The direct inference-level implementation makes LazyLLM appropriate for real-world LLM-serving scenarios, especially where prompt length and first-token latency are dominant bottlenecks.

6. Trade-offs, Limitations, and Future Directions

Adaptive and dynamic token selection set new Pareto frontiers in the efficiency-accuracy trade-off. Nevertheless, there are important considerations:

• Aggressiveness of pruning: Overly aggressive pruning in earlier layers can cause irrecoverable loss of context; optimal percentile thresholds often require careful tuning per model and task.
• Auxiliary cache storage: While each token is only computed once per layer, the auxiliary cache for pruned tokens can increase transient memory usage; the net effect is still positive given the reduction in total KV cache and processed prompt tokens.
• Layerwise adaptation: Static percentile thresholds per layer may not be optimal for all input distributions or LLM architectures; more sophisticated adaptive scheduling or even reinforcement-learning-guided threshold determination remain open research areas.
• Extensions: Integration with memory compression, cache-aware masking, or synergy with structured channel pruning could further enhance gains, as indicated by related research (Federici et al., 2 Dec 2024, Joo et al., 28 May 2025, Tao et al., 6 Apr 2025).

Future work may investigate fully differentiable, jointly optimized dynamic pruning schedules, lightweight attention proxy mechanisms, and integration with parallel or asynchronous decoding strategies to maximize throughput and quality.

7. Broader Impact and Relationship to Other Dynamic Pruning Paradigms

LazyLLM’s dynamic pruning is aligned with a broader movement toward adaptive inference in modern deep learning—where computation is allocated not statically per model or input, but adaptively at runtime. Similar principles have been explored in vision transformers (e.g., dynamic token selection, token idling, and “soft pruning” with token aggregation (Kong et al., 2021, Xu et al., 2023)), as well as in multimodal models where cross-modal importance guides token retention (Cao et al., 5 Mar 2024, Yu et al., 2 Sep 2024).

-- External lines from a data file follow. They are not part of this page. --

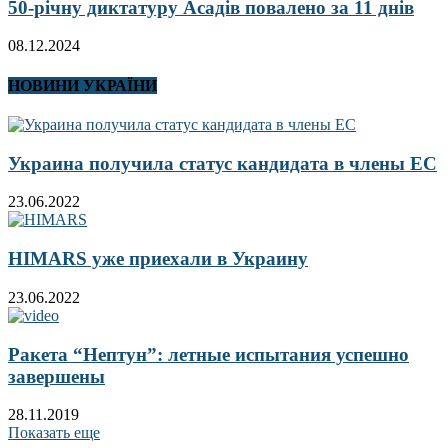
50-річну диктатуру Асадів повалено за 11 днів
08.12.2024
НОВИНИ УКРАЇНИ
Украина получила статус кандидата в члены ЕС
23.06.2022
HIMARS уже приехали в Украину
23.06.2022
Ракета “Нептун”: летные испытания успешно
завершены
28.11.2019
Показать еще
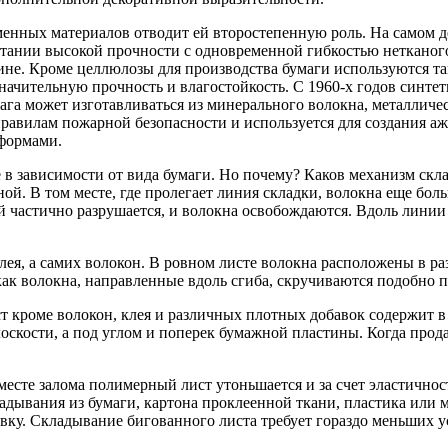
менных материалов отводит ей второстепенную роль. На самом де
четании высокой прочности с одновременной гибкостью нетканог
ине. Кроме целлюлозы для производства бумаги используются та
начительную прочность и влагостойкость. С 1960-х годов синте
га может изготавливаться из минерального волокна, металличе
 правилам пожарной безопасности и используется для создания
 формами.
 зависимости от вида бумаги. Но почему? Каков механизм склад
иной. В том месте, где пролегает линия складки, волокна еще б
частично разрушается, и волокна освобождаются. Вдоль линии с
лея, а самих волокон. В ровном листе волокна расположены в ра
как волокна, направленные вдоль сгиба, скручиваются подобно 
ст кроме волокон, клея и различных плотных добавок содержит в
плоскости, а под углом и поперек бумажной пластины. Когда прода
сте залома полимерный лист утоньшается и за счет эластичнос
дывания из бумаги, картона проклеенной ткани, пластика или м
вку. Складывание бигованного листа требует гораздо меньших у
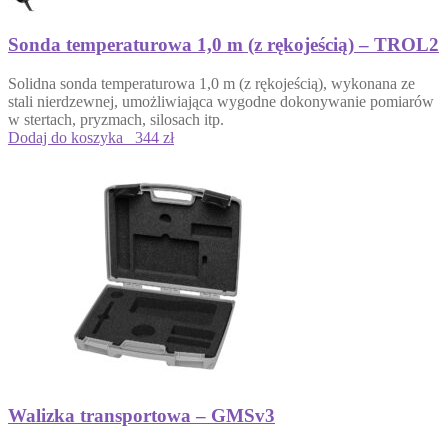
Sonda temperaturowa 1,0 m (z rękojeścią) – TROL2
Solidna sonda temperaturowa 1,0 m (z rękojeścią), wykonana ze
stali nierdzewnej, umożliwiająca wygodne dokonywanie pomiarów
w stertach, pryzmach, silosach itp.
Dodaj do koszyka
344 zł
Walizka transportowa – GMSv3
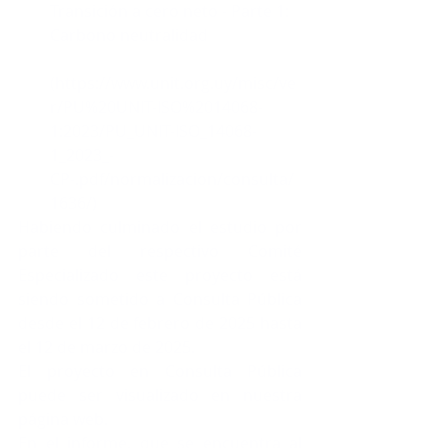
Transición a cero neto - Parte 1: 
Carbono neutralidad
(
https://www.unit.org.uy/misc/ve
r/PU%20UNIT-ISO%2014068-
1:2023/PU_UNIT-ISO_14068-
1_2023_-
CP-.pdf/normalizacion/consulta/
1636/
)
Habiendo culminado el estudio por 
parte del respectivo Comité 
Especializado este proyecto está 
siendo sometido a Consulta Pública 
desde el 12 de febrero de 2025 hasta 
el 12 de marzo de 2025.
El proyecto en Consulta Pública 
puede ser visualizado en 
nuestra 
página web
.
En el informe, que se encuentra al 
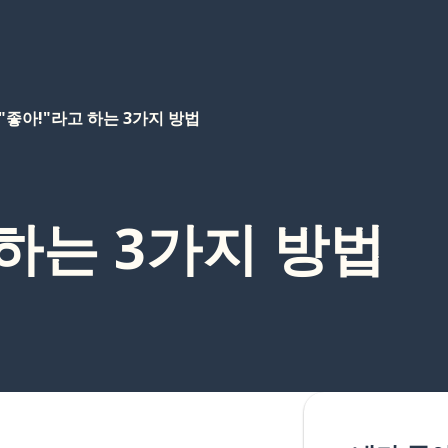
"좋아!"라고 하는 3가지 방법
 하는 3가지 방법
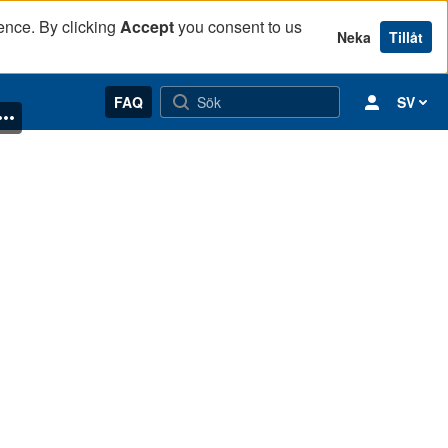
ence. By clicking
Accept
you consent to us
Neka
Tillåt
FAQ
SV
sort där industrin för länge sedan lagts ner. Därefter diskuterar Håkan T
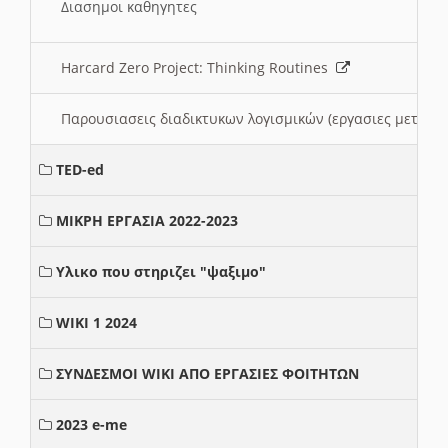
Διασημοι καθηγητες
Harcard Zero Project: Thinking Routines
Παρουσιασεις διαδικτυκων λογισμικών (εργασιες μεταξ
TED-ed
ΜΙΚΡΗ ΕΡΓΑΣΙΑ 2022-2023
Υλικο που στηριζει "ψαξιμο"
WIKI 1 2024
ΣΥΝΔΕΣΜΟΙ WIKI ΑΠΟ ΕΡΓΑΣΙΕΣ ΦΟΙΤΗΤΩΝ
2023 e-me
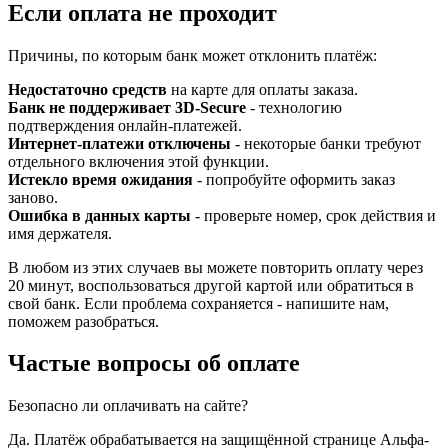
Если оплата не проходит
Причины, по которым банк может отклонить платёж:
Недостаточно средств
на карте для оплаты заказа.
Банк не поддерживает 3D-Secure
- технологию
подтверждения онлайн-платежей.
Интернет-платежи отключены
- некоторые банки требуют
отдельного включения этой функции.
Истекло время ожидания
- попробуйте оформить заказ
заново.
Ошибка в данных карты
- проверьте номер, срок действия и
имя держателя.
В любом из этих случаев вы можете повторить оплату через
20 минут, воспользоваться другой картой или обратиться в
свой банк. Если проблема сохраняется - напишите нам,
поможем разобраться.
Частые вопросы об оплате
Безопасно ли оплачивать на сайте?
Да. Платёж обрабатывается на защищённой странице Альфа-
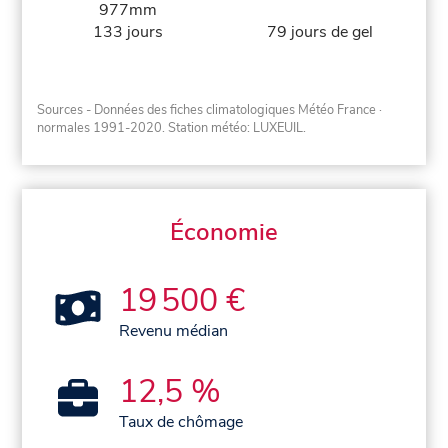
977mm
133 jours
79 jours de gel
Sources - Données des fiches climatologiques Météo France
·
normales 1991-2020
. Station météo: LUXEUIL.
Économie
19 500 €
Revenu médian
12,5 %
Taux de chômage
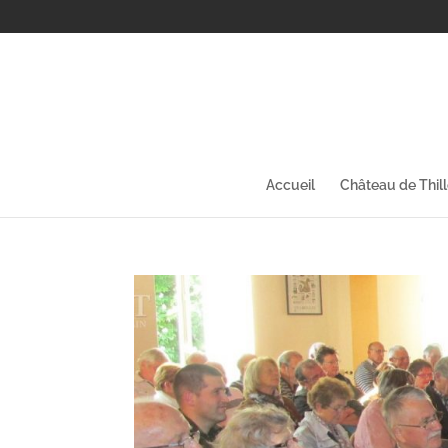
Accueil
Château de Thil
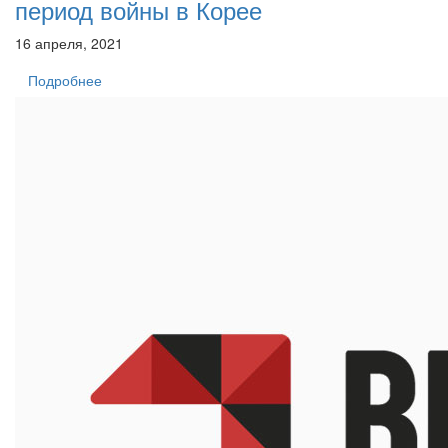
период войны в Корее
16 апреля, 2021
Подробнее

Unlike some vision-centric approaches, which may rely on lightweight MLP selectors or auxiliary heads to decide token utility, LazyLLM integrates pruning at the level of transformer attention, which is naturally present in LLM design and captures instance-specific relevance. The dynamic, layerwise, reversible pruning strategy embodied in LazyLLM and its auxiliary cache management evidences a principled progression from static to contextual and resource-aware inference in transformer-based LLMs.

In summary, LazyLLM: Dynamic Token Pruning provides a robust, empirically validated, and implementation-friendly approach to adaptive token selection in LLM inference. It achieves substantial latency and compute reductions for long-context tasks, integrates seamlessly with existing models and serving pipelines without retraining, and serves as a foundation for future advances in efficient, context-adaptive transformer inference (Fu et al., 19 Jul 2024).